The program was modeled on Mountaintop to Tap, a similar trek the Stroud Center created in 2007, which traced New York City’s drinking water from its origins in the Catskill Mountains to the reservoir in Central Park. Emmy and Peabody Award–winning filmmaker Kent Garrett documented the trek in a short film.
Like so many Americans, these Coatesville students have never camped under the stars, fished for food, or heard the great outdoors awaken to a new day. The trek will give them the opportunity to do just that and more. As they canoe, hike, and learn about best management practices and how to monitor water quality, they will see how important our natural resources — especially our rivers and streams — are to the communities that depend on them.
On the jam-packed journey, the students will first visit the Brandywine River’s headwaters in Honey Brook, which got its name from its clear and great-tasting water. They will tour a wastewater treatment plant, learn about the historical significance of Coatesville and Lukens Steel, receive a lesson on conservation and see it in action, and work together to collect scientific water-quality data and land-use information. The interdisciplinary program will combine science, history, art, math, communications, and collaborative learning — all centered around fresh water — and all of which the students will document in photographs and journal entries.
“Our goal,” says Christina Medved, the Stroud Center’s education programs manager and one of the trek’s organizers, “is to empower these students with knowledge and understanding of how all these communities are connected by this one waterway. They are the bright young stars who will lead entire communities into caring for the river that sustains them.”
The students will do that by sharing with their own community, the city of Coatesville, what they’ve learned on the trek. They will record their journal entries and photographs on the trek website and in a public exhibition this fall. After the trek, the students will work with local groups on stream restoration, stream adoption, and cleanup projects in and around Coatesville.
“The Brandywine Trek is just the start of a journey we hope will continue long after these students return home,” says Medved.
Brandywine Trek partners and organizers in addition to the Stroud Water Research Center include the Brandywine Conservancy, Coatesville Youth Initiative, Chester County Parks and Recreation, Chester County Water Resources Authority, Chester County Conservation District, and the city of Wilmington.

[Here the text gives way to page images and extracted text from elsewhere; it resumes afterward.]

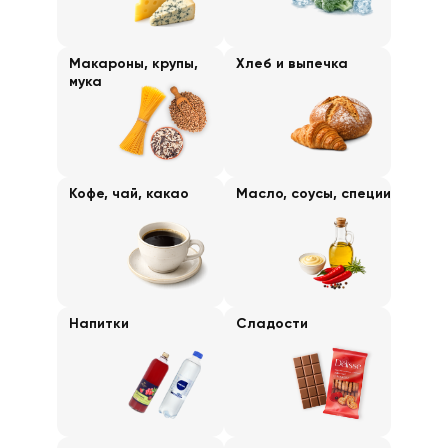
Макароны, крупы,
Хлеб и выпечка
мука
Кофе, чай, какао
Масло, соусы, специи
Напитки
Сладости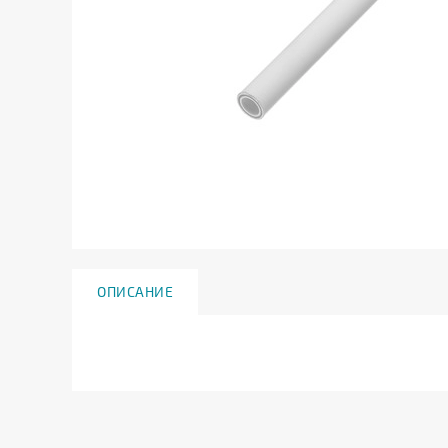
ОПИСАНИЕ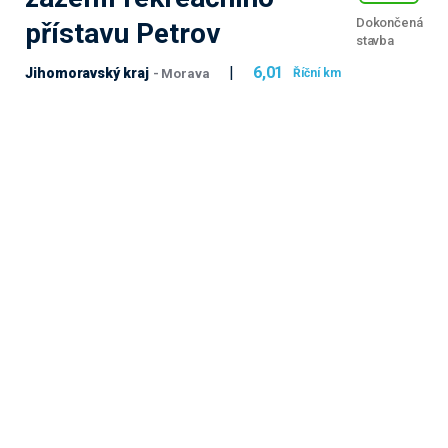
Dokončená
přístavu Petrov
stavba
|
6,01
Jihomoravský kraj
Říční km
- Morava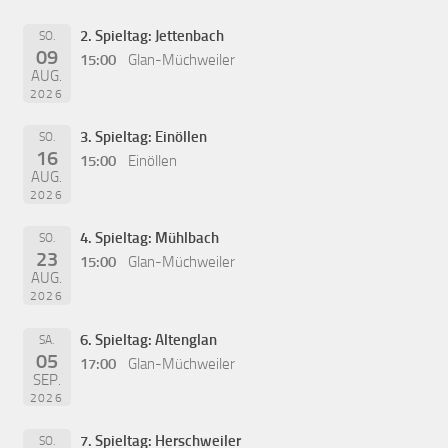
2. Spieltag: Jettenbach
SO.
09
15:00
Glan-Müchweiler
AUG.
2026
3. Spieltag: Einöllen
SO.
16
15:00
Einöllen
AUG.
2026
4. Spieltag: Mühlbach
SO.
23
15:00
Glan-Müchweiler
AUG.
2026
6. Spieltag: Altenglan
SA.
05
17:00
Glan-Müchweiler
SEP.
2026
7. Spieltag: Herschweiler
SO.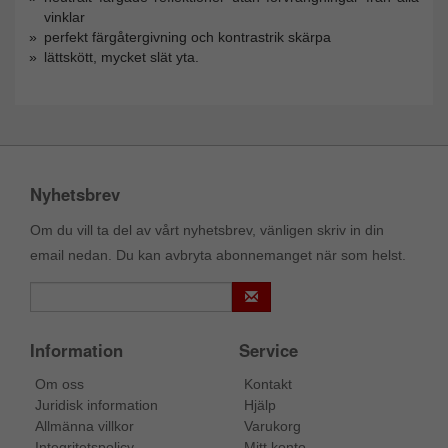
vinklar
perfekt färgåtergivning och kontrastrik skärpa
lättskött, mycket slät yta.
Nyhetsbrev
Om du vill ta del av vårt nyhetsbrev, vänligen skriv in din
email nedan. Du kan avbryta abonnemanget när som helst.
Information
Service
Om oss
Kontakt
Juridisk information
Hjälp
Allmänna villkor
Varukorg
Integritetspolicy
Mitt konto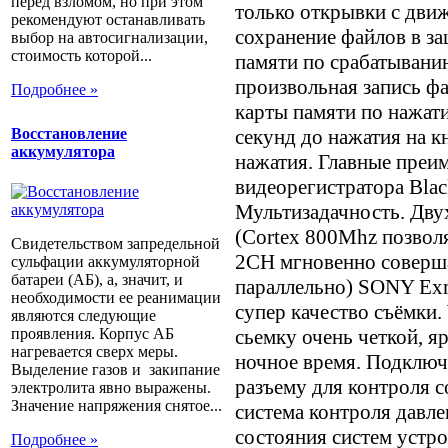
перед взломом, но при этом
только открывки с дви
рекомендуют останавливать
сохранение файлов в з
выбор на автосигнализации,
стоимость которой...
памяти по срабатывани
произвольная запись ф
Подробнее »
карты памяти по нажат
секунд до нажатия на к
Восстановление
аккумулятора
нажатия. Главные преи
видеорегистратора Bla
Мультизадачность. Дву
(Cortex 800Mhz позво
Свидетельством запредельной
2CH мгновенно соверша
сульфации аккумуляторной
батареи (АБ), а, значит, и
параллельно) SONY Exm
необходимости ее реанимации
супер качество съёмки
являются следующие
проявления. Корпус АБ
сьемку очень четкой, я
нагревается сверх меры.
ночное время. Подключ
Выделение газов и закипание
разъему для контроля 
электролита явно выражены.
Значение напряжения снятое...
система контроля давл
состояния систем устр
Подробнее »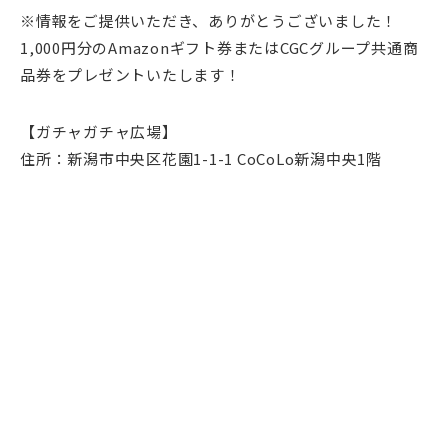
※情報をご提供いただき、ありがとうございました！
1,000円分のAmazonギフト券またはCGCグループ共通商
品券をプレゼントいたします！
【ガチャガチャ広場】
住所：新潟市中央区花園1-1-1 CoCoLo新潟中央1階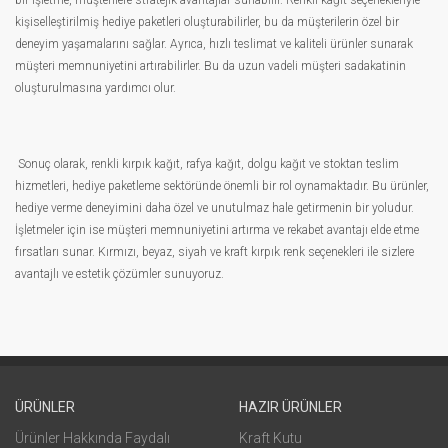
bir işletme, müşterilere stratejik avantajlar sunabilir. Renkli kağıt seçenekleriyle
kişiselleştirilmiş hediye paketleri oluşturabilirler, bu da müşterilerin özel bir
deneyim yaşamalarını sağlar. Ayrıca, hızlı teslimat ve kaliteli ürünler sunarak
müşteri memnuniyetini artırabilirler. Bu da uzun vadeli müşteri sadakatinin
oluşturulmasına yardımcı olur.
Sonuç olarak, renkli kırpık kağıt, rafya kağıt, dolgu kağıt ve stoktan teslim
hizmetleri, hediye paketleme sektöründe önemli bir rol oynamaktadır. Bu ürünler,
hediye verme deneyimini daha özel ve unutulmaz hale getirmenin bir yoludur.
İşletmeler için ise müşteri memnuniyetini artırma ve rekabet avantajı elde etme
fırsatları sunar. Kırmızı, beyaz, siyah ve kraft kırpık renk seçenekleri ile sizlere
avantajlı ve estetik çözümler sunuyoruz.
ÜRÜNLER
HAZIR ÜRÜNLER
Ürünler Hakkında Faydalı
Kraft Kutu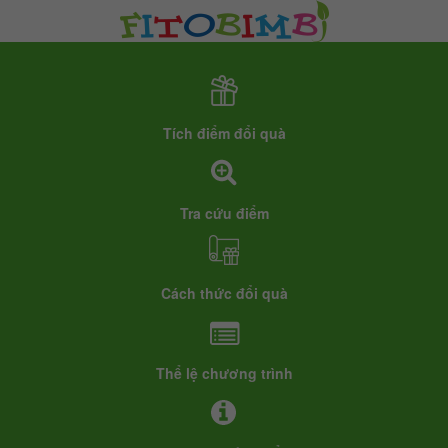
Tích điểm đổi quà
Tra cứu điểm
Cách thức đổi quà
Thể lệ chương trình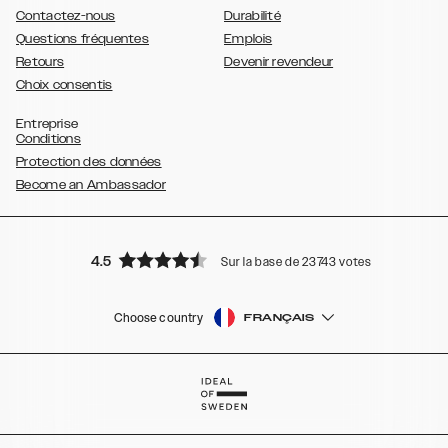
Contactez-nous
Durabilité
Questions fréquentes
Emplois
Retours
Devenir revendeur
Choix consentis
Entreprise
Conditions
Protection des données
Become an Ambassador
4.5
Sur la base de 23743 votes
Choose country
FRANÇAIS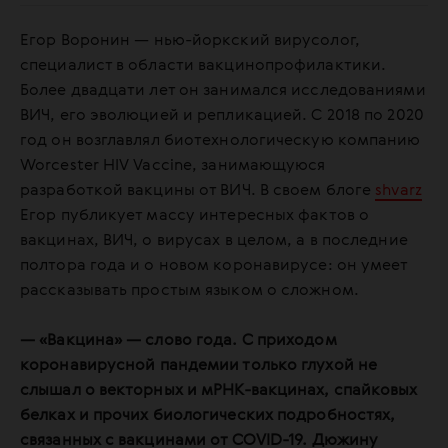
Егор Воронин — нью-йоркский вирусолог,
специалист в области вакцинопрофилактики.
Более двадцати лет он занимался исследованиями
ВИЧ, его эволюцией и репликацией. С 2018 по 2020
год он возглавлял биотехнологическую компанию
Worcester HIV Vaccine, занимающуюся
разработкой вакцины от ВИЧ. В своем блоге
shvarz
Егор публикует массу интересных фактов о
вакцинах, ВИЧ, о вирусах в целом, а в последние
полтора года и о новом коронавирусе: он умеет
рассказывать простым языком о сложном.
— «Вакцина» — слово года. С приходом
коронавирусной пандемии только глухой не
слышал о векторных и мРНК-вакцинах, спайковых
белках и прочих биологических подробностях,
связанных с вакцинами от COVID-19. Дюжину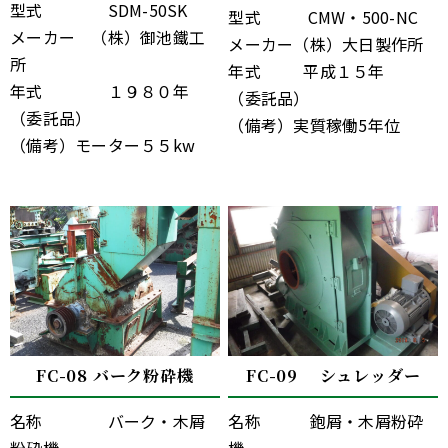
型式 SDM-50SK
型式 CMW・500-NC
メーカー （株）御池鐵工
メーカー（株）大日製作所
所
年式 平成１５年
年式 １９８０年
（委託品）
（委託品）
（備考）実質稼働5年位
（備考）モーター５５kw
FC-08 バーク粉砕機
FC-09 シュレッダー
名称 バーク・木屑
名称 鉋屑・木屑粉砕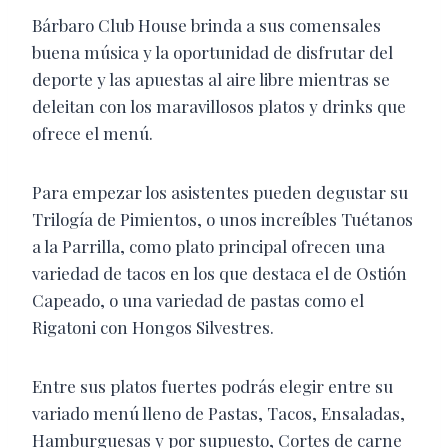
Bárbaro Club House brinda a sus comensales
buena música y la oportunidad de disfrutar del
deporte y las apuestas al aire libre mientras se
deleitan con los maravillosos platos y drinks que
ofrece el menú.
Para empezar los asistentes pueden degustar su
Trilogía de Pimientos, o unos increíbles Tuétanos
a la Parrilla, como plato principal ofrecen una
variedad de tacos en los que destaca el de Ostión
Capeado, o una variedad de pastas como el
Rigatoni con Hongos Silvestres.
Entre sus platos fuertes podrás elegir entre su
variado menú lleno de Pastas, Tacos, Ensaladas,
Hamburguesas y por supuesto, Cortes de carne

Brandywine Trek sponsors include Wilderness Canoe Trips, Brandywine Health Foundation, Outward Bound Philadelphia, Pennsylvania Fish & Boat Commission, Brandywine Conservancy, Turning Roots Farm, Aqua Pennsylvania, the city of Wilmington, Campmor, Brandywine Picnic Park, Chester County Conservation District, The Graystone Society, Stewart Huston Charitable Trust, Franny and Franny Abbott, Marshall Reynolds Foundation, National Geographic photographer Bob Caputo, and Point Lookout Farmlife and Water Preserve.